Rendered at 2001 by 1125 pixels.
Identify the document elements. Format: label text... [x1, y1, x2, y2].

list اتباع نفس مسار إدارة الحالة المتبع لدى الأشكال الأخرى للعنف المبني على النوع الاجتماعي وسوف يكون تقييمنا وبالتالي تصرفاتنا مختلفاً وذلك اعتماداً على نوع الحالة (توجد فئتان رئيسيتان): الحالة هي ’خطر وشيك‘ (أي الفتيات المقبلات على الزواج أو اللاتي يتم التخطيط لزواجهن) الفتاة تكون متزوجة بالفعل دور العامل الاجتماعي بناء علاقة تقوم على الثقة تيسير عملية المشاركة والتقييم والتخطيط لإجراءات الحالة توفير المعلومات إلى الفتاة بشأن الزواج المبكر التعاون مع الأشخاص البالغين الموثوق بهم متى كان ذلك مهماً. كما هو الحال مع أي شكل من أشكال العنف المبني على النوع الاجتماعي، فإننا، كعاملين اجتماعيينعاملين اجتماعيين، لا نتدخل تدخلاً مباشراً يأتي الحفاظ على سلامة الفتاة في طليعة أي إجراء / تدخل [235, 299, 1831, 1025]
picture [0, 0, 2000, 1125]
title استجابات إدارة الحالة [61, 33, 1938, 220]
********
_Instructions to follow_: Transcribe each record exactly. Leave nothing out.

_Task output_:
Rendered at 2001 by 1125 pixels.
Identify the document elements. Format: label text... [x1, y1, x2, y2].

list اتباع نفس مسار إدارة الحالة المتبع لدى الأشكال الأخرى للعنف المبني على النوع الاجتماعي وسوف يكون تقييمنا وبالتالي تصرفاتنا مختلفاً وذلك اعتماداً على نوع الحالة (توجد فئتان رئيسيتان): الحالة هي ’خطر وشيك‘ (أي الفتيات المقبلات على الزواج أو اللاتي يتم التخطيط لزواجهن) الفتاة تكون متزوجة بالفعل دور العامل الاجتماعي بناء علاقة تقوم على الثقة تيسير عملية المشاركة والتقييم والتخطيط لإجراءات الحالة توفير المعلومات إلى الفتاة بشأن الزواج المبكر التعاون مع الأشخاص البالغين الموثوق بهم متى كان ذلك مهماً. كما هو الحال مع أي شكل من أشكال العنف المبني على النوع الاجتماعي، فإننا، كعاملين اجتماعيينعاملين اجتماعيين، لا نتدخل تدخلاً مباشراً يأتي الحفاظ على سلامة الفتاة في طليعة أي إجراء / تدخل [235, 299, 1831, 1025]
picture [0, 0, 2000, 1125]
title استجابات إدارة الحالة [61, 33, 1938, 220]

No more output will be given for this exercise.